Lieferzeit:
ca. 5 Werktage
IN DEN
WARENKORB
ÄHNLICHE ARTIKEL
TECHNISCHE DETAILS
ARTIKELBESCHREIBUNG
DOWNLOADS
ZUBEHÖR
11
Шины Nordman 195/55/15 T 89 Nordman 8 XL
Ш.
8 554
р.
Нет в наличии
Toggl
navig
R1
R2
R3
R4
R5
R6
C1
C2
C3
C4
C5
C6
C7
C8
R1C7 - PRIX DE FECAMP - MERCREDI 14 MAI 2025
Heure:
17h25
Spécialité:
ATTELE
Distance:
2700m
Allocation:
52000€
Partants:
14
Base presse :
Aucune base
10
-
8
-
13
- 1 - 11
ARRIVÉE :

──────────

*Your objective*
Every entry above should be written out again, precisely.

*Problem solution*
Lieferzeit:
ca. 5 Werktage
IN DEN
WARENKORB
ÄHNLICHE ARTIKEL
TECHNISCHE DETAILS
ARTIKELBESCHREIBUNG
DOWNLOADS
ZUBEHÖR
11
Шины Nordman 195/55/15 T 89 Nordman 8 XL
Ш.
8 554
р.
Нет в наличии
Toggl
navig
R1
R2
R3
R4
R5
R6
C1
C2
C3
C4
C5
C6
C7
C8
R1C7 - PRIX DE FECAMP - MERCREDI 14 MAI 2025
Heure:
17h25
Spécialité:
ATTELE
Distance:
2700m
Allocation:
52000€
Partants:
14
Base presse :
Aucune base
10
-
8
-
13
- 1 - 11
ARRIVÉE :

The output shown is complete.